Dr. Memory
Dr. SymCache: Symbol Lookup Cache Extension

The Dr. SymCache (drsymcache) DynamoRIO Extension provides caching of symbol lookup results. Symbol lookup can be very expensive for large applications, resulting in startup overhead measuring in the minutes in some cases. Dr. SymCache provides a persistent caching facility that stores lookup results on disk and loads them again on subsequent runs. Dr. SymCache is part of the Dr. Memory Framework.

Setup

To use drsymcache with your client, first locate the Dr. Memory Framework. Then use the standard method of using an Extension with the name drsymcache. The two steps will look like this in your client's CMakeLists.txt file:

find_package(DrMemoryFramework)
use_DynamoRIO_extension(clientname drsymcache)

To point CMake at the framework, set the DrMemoryFramework_DIR variable to point at the drmf subdirectory of the Dr. Memory package that you are using. For example:

cmake -G"Ninja" -DDynamoRIO_DIR=c:/path/to/DynamoRIO-Windows-4.1.0-8/cmake -DDrMemoryFramework_DIR=c:/path/to/DrMemory-Windows-1.6.0-2/drmf ../mysrcs/

That will automatically set up the include path and library dependence.

Your client must call drsymcache_init() prior to accessing any API routines in Dr. Symcache, and should call drsymcache_exit() at process exit time.

Event Replacement

Dr. Symcache uses the drmgr Extension to ensure its events occur at the proper order.

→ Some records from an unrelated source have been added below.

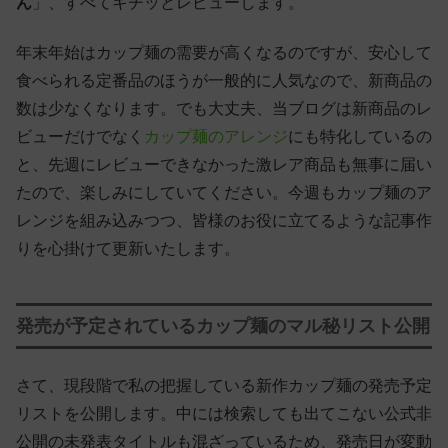
ん
」、すべてキチッとレビューします。
年末年始はカップ麺の需要が高くなるのですが、安心して
食べられる定番品のほうが一般的に人気なので、新商品の
数は少なくなります。でも大丈夫、当ブログは新商品のレ
ビューだけでなく
カップ麺のアレンジ
にも特化しているの
と、先週にレビューできなかった激レア商品も無事に届い
たので、楽しみにしていてください。今週もカップ麺のア
レンジを組み込みつつ、皆様のお役に立てるような記事作
りを心掛けて更新いたします。
発売が予定されているカップ麺のマル秘リスト公開
さて、現段階で私の把握している新作カップ麺の発売予定
リストを公開します。中には検索しても出てこない公式非
公開の未発表タイトルも混ざっているため、発売日が変動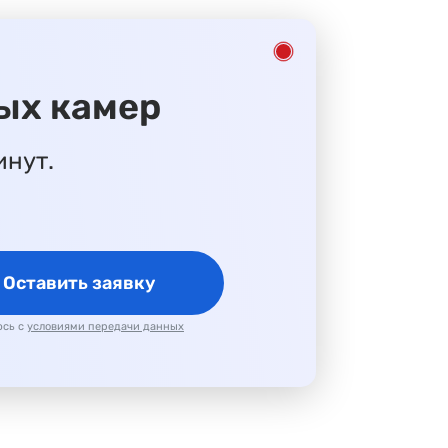
ых камер
инут.
Оставить заявку
юсь с
условиями передачи данных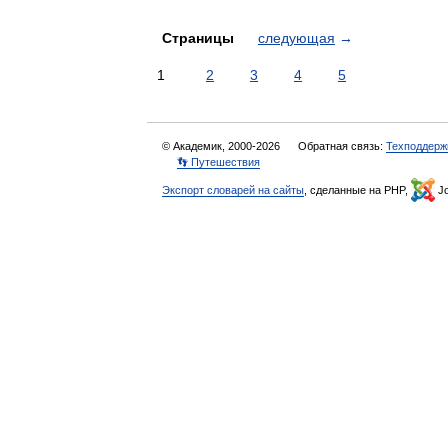
Страницы
следующая
→
1
2
3
4
5
© Академик, 2000-2026
Обратная связь:
Техподдерж
👣 Путешествия
Экспорт словарей на сайты
, сделанные на PHP,
Jo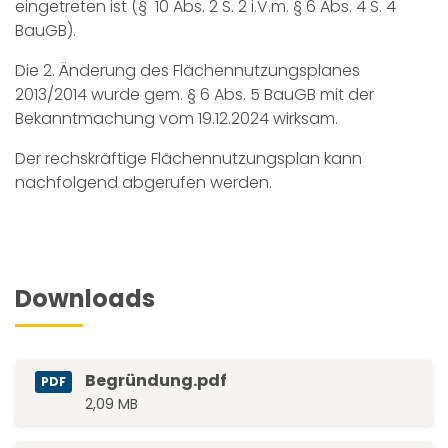
eingetreten ist (§ 10 Abs. 2 S. 2 i.V.m. § 6 Abs. 4 S. 4
BauGB).
Die 2. Änderung des Flächennutzungsplanes
2013/2014 wurde gem. § 6 Abs. 5 BauGB mit der
Bekanntmachung vom 19.12.2024 wirksam.
Der rechskräftige Flächennutzungsplan kann
nachfolgend abgerufen werden.
Downloads
Begründung.pdf
PDF
2,09 MB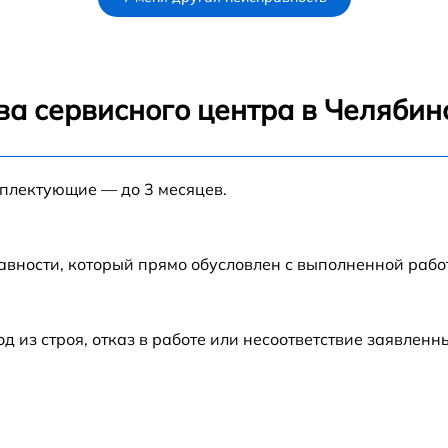
P
от 60 мин
от 60 мин
ва сервисного центра в Челябин
от 60 мин
мплектующие — до 3 месяцев.
от 60 мин
авности, который прямо обусловлен с выполненной рабо
из строя, отказ в работе или несоответствие заявлен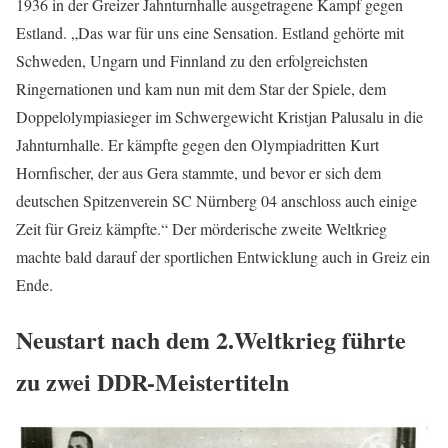
1936 in der Greizer Jahnturnhalle ausgetragene Kampf gegen
Estland. „Das war für uns eine Sensation. Estland gehörte mit
Schweden, Ungarn und Finnland zu den erfolgreichsten
Ringernationen und kam nun mit dem Star der Spiele, dem
Doppelolympiasieger im Schwergewicht Kristjan Palusalu in die
Jahnturnhalle. Er kämpfte gegen den Olympiadritten Kurt
Hornfischer, der aus Gera stammte, und bevor er sich dem
deutschen Spitzenverein SC Nürnberg 04 anschloss auch einige
Zeit für Greiz kämpfte.“ Der mörderische zweite Weltkrieg
machte bald darauf der sportlichen Entwicklung auch in Greiz ein
Ende.
Neustart nach dem 2.Weltkrieg führte
zu zwei DDR-Meistertiteln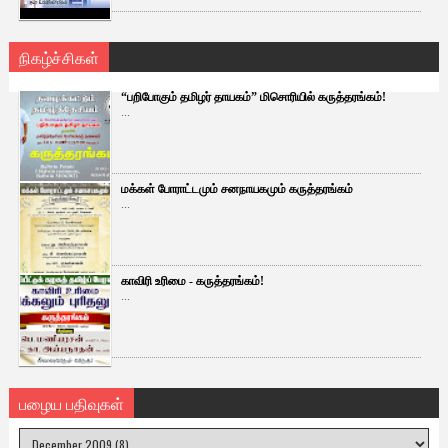
நிகழ்ச்சிகள்
“பறிபோகும் தமிழர் தாயகம்” மிசொரியில் கருத்தரங்கம்!
...
மக்கள் போராட்டமும் சனநாயகமும் கருத்தரங்கம்
...
காவிரி உரிமை - கருத்தரங்கம்!
...
பழைய பதிவுகள்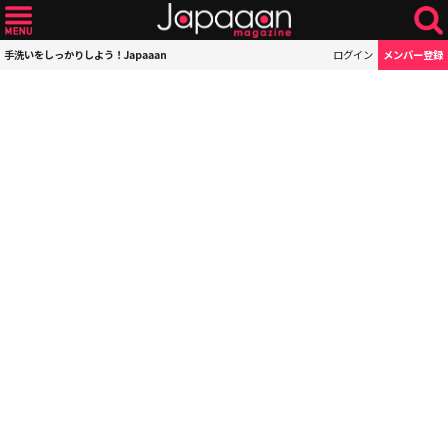
手洗いをしっかりしよう！Japaaan
ログイン
メンバー登録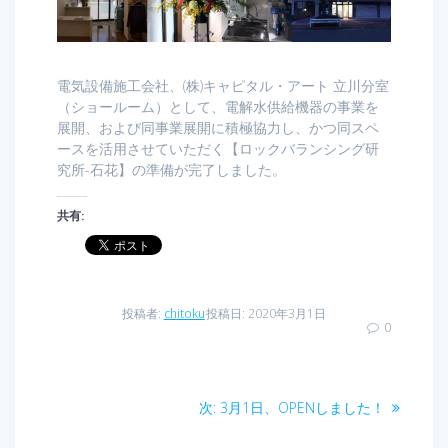
電気設備施工会社、(株)キャピタル・アート 立川分室
（ショールーム）として、電解水供給機器の事業を
展開、および同事業展開に積極協力し、かつ同スペ
ースを活用させていただく【ロックバランシング研
究所-石花】の準備が完了しました。
共有:
投稿者:
chitoku
投稿日: 2020年3月1日
0
投
次
次:
3月1日、OPENしました！
稿
の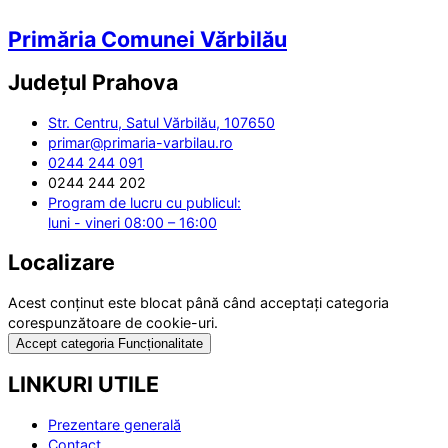
Primăria Comunei Vărbilău
Județul
Prahova
Str. Centru, Satul Vărbilău, 107650
primar@primaria-varbilau.ro
0244 244 091
0244 244 202
Program de lucru cu publicul:
luni - vineri 08:00 – 16:00
Localizare
Acest conținut este blocat până când acceptați categoria
corespunzătoare de cookie-uri.
Accept categoria Funcționalitate
LINKURI UTILE
Prezentare generală
Contact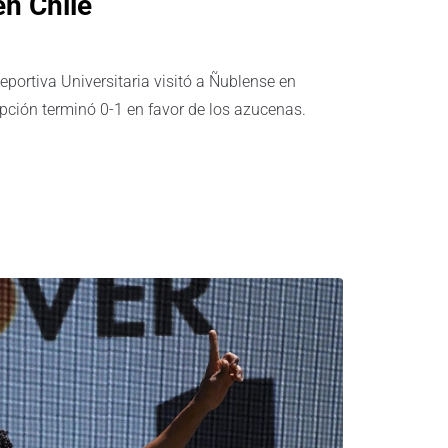
en Chile
eportiva Universitaria visitó a Ñublense en
epción terminó 0-1 en favor de los azucenas.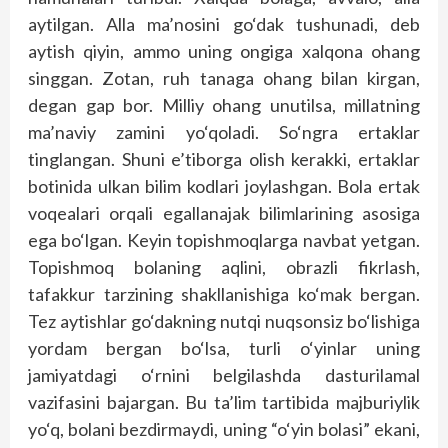
aytilgan. Alla ma’nosini go‘dak tushunadi, deb
aytish qiyin, ammo uning ongiga xalqona ohang
singgan. Zotan, ruh tanaga ohang bilan kirgan,
degan gap bor. Milliy ohang unutilsa, millatning
ma’naviy zamini yo‘qoladi. So‘ngra ertaklar
tinglangan. Shuni e’tiborga olish kerakki, ertaklar
botinida ulkan bilim kodlari joylashgan. Bola ertak
voqealari orqali egallanajak bilimlarining asosiga
ega bo‘lgan. Keyin topishmoqlarga navbat yetgan.
Topishmoq bolaning aqlini, obrazli fikrlash,
tafakkur tarzining shakllanishiga ko‘mak bergan.
Tez aytishlar go‘dakning nutqi nuqsonsiz bo‘lishiga
yordam bergan bo‘lsa, turli o‘yinlar uning
jamiyatdagi o‘rnini belgilashda dasturilamal
vazifasini bajargan. Bu ta’lim tartibida majburiylik
yo‘q, bolani bezdirmaydi, uning “o‘yin bolasi” ekani,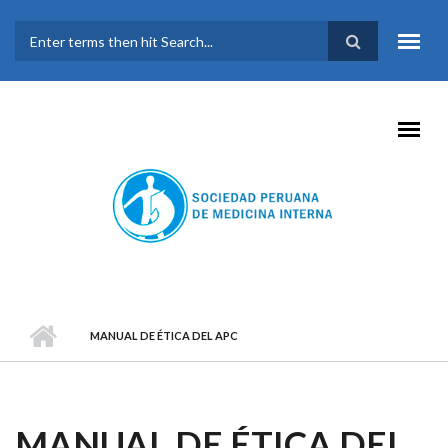
Pasar al contenido principal
FORMULARIO DE
BÚSQUEDA
MANUAL DE ÉTICA DEL APC
MANUAL DE ÉTICA DEL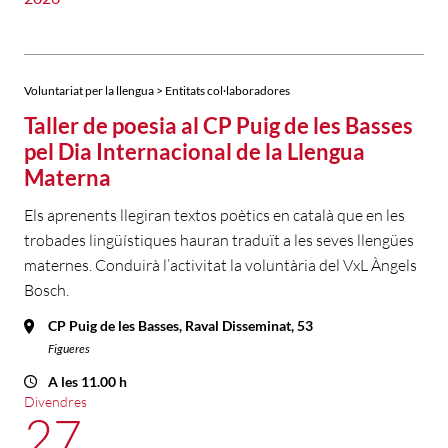
Voluntariat per la llengua > Entitats col·laboradores
Taller de poesia al CP Puig de les Basses
pel Dia Internacional de la Llengua
Materna
Els aprenents llegiran textos poètics en català que en les
trobades lingüístiques hauran traduït a les seves llengües
maternes. Conduirà l’activitat la voluntària del VxL Àngels
Bosch.
CP Puig de les Basses, Raval Disseminat, 53
Figueres
A les 11.00 h
Divendres
27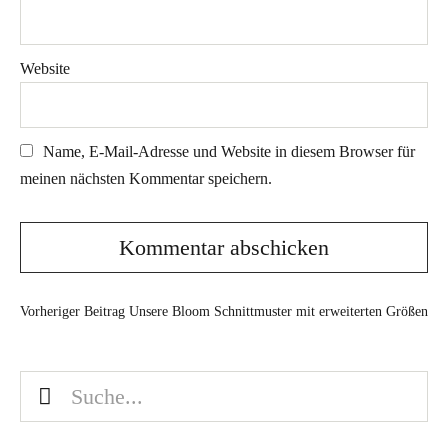
Website
Name, E-Mail-Adresse und Website in diesem Browser für
meinen nächsten Kommentar speichern.
Vorheriger Beitrag
Unsere Bloom Schnittmuster mit erweiterten Größen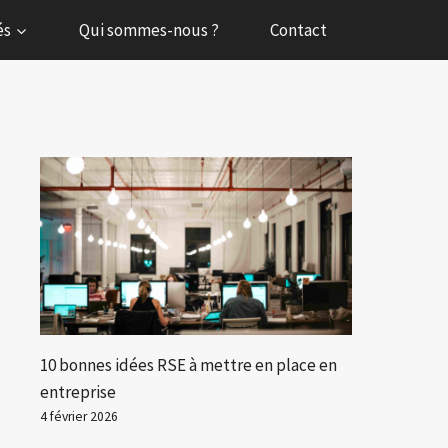
és
Qui sommes-nous ?
Contact
10 bonnes idées RSE à mettre en place en
entreprise
4 février 2026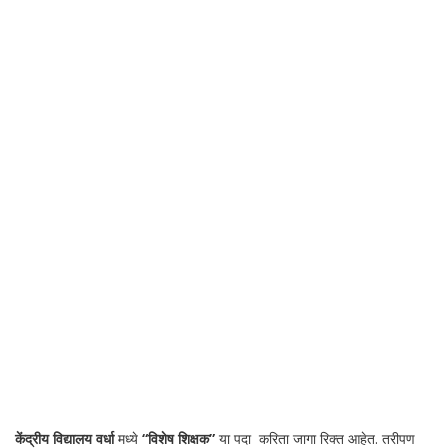
केंद्रीय विद्यालय वर्धा
मध्ये
“विशेष शिक्षक”
या पदा करिता जागा रिक्त आहेत. तरीपण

A user of Dr. SymCache must use the drmgr versions of the module load and unload events.

Dr. SymCache API

Dr. SymCache provides persistent caching of symbol locations on disk. It caches symbols on a per-application-module bases. The only data stored for each symbol name is a list of offsets from the module base at which that symbol appears. Negative entries (where a symbol is not present in the module) are indicated by storing a 0 offset. Dr. SymCache's usage model assumes that if a symbol is present in its cache, then all values of that symbol are present.

Dr. SymCache relies on the user to instruct it in which symbols and offsets should be cached. It uses an in-memory cache to answer later queries about symbols. At several points during execution, the in-memory cache is written to disk in a symbol file that is automatically loaded in subsequent executions.

Dr. SymCache registers a high-priority module load event with drmgr. In this event, it looks for and loads symbol files from disk. The user can then query Dr. SymCache for each symbol it wants to look up, and only go to a full lookup (via drsyms or some other method) if the entry is not found or there is no symbol cache for the module in question yet.

The on-disk symbol file contains both self-consistency checks (to guard against corruption or truncation) and module consistenty checks, so that it will be automatically invalidated and replaced if an application module changes (e.g., through a software updated).

Symbol files are stored in a directory passed to drsymcache_init(). This directory must be writable by the applications being executed.

Modules with no names (i.e., dr_module_preferred_name() returns NULL) are currently not supported by Dr. SymCache. Symbol files on disk are named according to the dr_module_preferred_name() label for each module. This leads to the current limitation that side-by-side modules with identical names will collide in the cache.